Updated data on changes in credit card expenditures

The revised data on credit card activity indicate the effect of the leniency measures in the emergency regulations on the public’s return to routine during the corona crisis, and a recovery can be seen in activity in some industries in view of the leniencies. On May 18, credit card expenditure (2-week moving average) was only 12 percent lower than the beginning of the year. In contrast, on April 17, credit card expenditure (2-week moving average) was 42 percent lower than the beginning of the year.

 

When examining expenditures by industry, it can be seen that in the electrical products, clothing and furniture industries, expenditures returned to pre-crisis levels.

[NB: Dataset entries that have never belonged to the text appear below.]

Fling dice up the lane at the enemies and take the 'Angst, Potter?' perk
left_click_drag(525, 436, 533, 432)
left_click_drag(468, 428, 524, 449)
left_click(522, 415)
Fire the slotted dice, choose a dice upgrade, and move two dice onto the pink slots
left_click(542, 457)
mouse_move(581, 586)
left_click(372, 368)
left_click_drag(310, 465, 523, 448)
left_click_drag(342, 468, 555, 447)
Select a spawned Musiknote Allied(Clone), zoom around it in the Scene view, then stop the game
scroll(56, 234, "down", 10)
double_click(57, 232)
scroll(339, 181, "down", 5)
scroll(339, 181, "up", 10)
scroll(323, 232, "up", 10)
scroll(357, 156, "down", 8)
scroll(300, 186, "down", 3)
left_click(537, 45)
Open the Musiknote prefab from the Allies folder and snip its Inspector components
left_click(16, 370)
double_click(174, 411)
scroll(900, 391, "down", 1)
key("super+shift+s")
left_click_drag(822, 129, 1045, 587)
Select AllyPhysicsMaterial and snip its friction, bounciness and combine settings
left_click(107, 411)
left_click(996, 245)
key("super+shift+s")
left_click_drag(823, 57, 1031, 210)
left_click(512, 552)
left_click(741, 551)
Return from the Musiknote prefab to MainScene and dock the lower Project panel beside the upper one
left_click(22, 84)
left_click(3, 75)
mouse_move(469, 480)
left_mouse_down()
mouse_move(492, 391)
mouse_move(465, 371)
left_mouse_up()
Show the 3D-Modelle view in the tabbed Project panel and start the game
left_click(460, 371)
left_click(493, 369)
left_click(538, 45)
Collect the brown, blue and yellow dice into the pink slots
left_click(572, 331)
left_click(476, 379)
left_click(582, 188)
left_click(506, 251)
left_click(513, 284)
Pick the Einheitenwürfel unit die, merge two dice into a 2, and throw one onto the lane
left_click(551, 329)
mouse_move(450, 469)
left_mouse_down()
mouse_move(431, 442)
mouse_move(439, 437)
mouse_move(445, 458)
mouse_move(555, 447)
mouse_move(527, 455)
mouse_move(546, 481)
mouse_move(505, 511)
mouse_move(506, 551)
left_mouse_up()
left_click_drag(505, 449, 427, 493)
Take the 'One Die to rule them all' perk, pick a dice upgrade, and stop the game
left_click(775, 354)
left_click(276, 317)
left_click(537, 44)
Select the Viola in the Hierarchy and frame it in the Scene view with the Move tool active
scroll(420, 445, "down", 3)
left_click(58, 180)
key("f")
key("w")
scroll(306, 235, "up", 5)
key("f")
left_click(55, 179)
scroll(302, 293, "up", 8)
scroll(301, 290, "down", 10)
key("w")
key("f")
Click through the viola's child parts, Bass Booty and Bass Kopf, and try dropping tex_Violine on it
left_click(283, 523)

The increase in expenditure on fuel and transport illustrates the growth in the public’s mobility (see also the publication on indicators published by the Bank regarding changes in mobility patterns). There is also a positive trend in expenditure on restaurants, education and leisure. In contrast, the expenditure in various tourism areas has not yet recovered.

 

As part of dealing with the coronavirus crisis, the Bank of Israel formulates an ongoing picture of the state of the Israeli economy on both the real and financial sides. To that end, the Bank of Israel has established a dedicated information infrastructure that monitors indicators from various areas. Beginning today, the Bank will update and publish the data on the various indicators at weekly frequency on a dedicated page on the website.

 

The dynamic picture is presented on an ongoing basis as part of the situation room established by the Governor of the Bank of Israel at the onset of the crisis. It includes indicators from the labor market, the credit market, the capital market, and the foreign exchange market, among others. In addition, in view of the nature of the crisis, the Bank of Israel has formulated designated rapid indicators that can show changes in economic trends. The payment systems and means of payment areas are particularly relevant, as they essentially constitute the infrastructure through which economic transactions are carried out by the public—both individuals and businesses. Indicators from this area include, for example, cash withdrawals by the public from ATMs, checking activity, and payment card activity.

 

An indicator of particular interest is credit card activity by industry. This indicator enables the Bank to obtain a very clear picture of the intensity of the crisis’s negative impact on various industries, and assists in the formulation of the Bank’s policy measures.

 

The first graph presents the change in payment card activity in selected industries, relative to the beginning of the year. The additional figures are graphs of expenditure, with a 1-week moving average, in millions of NIS, segmented by industry. These are data obtained on a daily basis from Shva (Automatic Bank Services), which is the payment system for payment card transactions in Israel. The data are processed and analyzed by the Bank of Israel.

 

The Bank of Israel uses these data to identify risks in the financial system, including credit risks, to validate economic growth forecasts and to recommend policy measures in line with the extent of adverse impact to each industry. When a trend of returning to economic activity occurs, it is expected to also be reflected in these data. The Bank of Israel intends to publish updates to these data for the public in the future.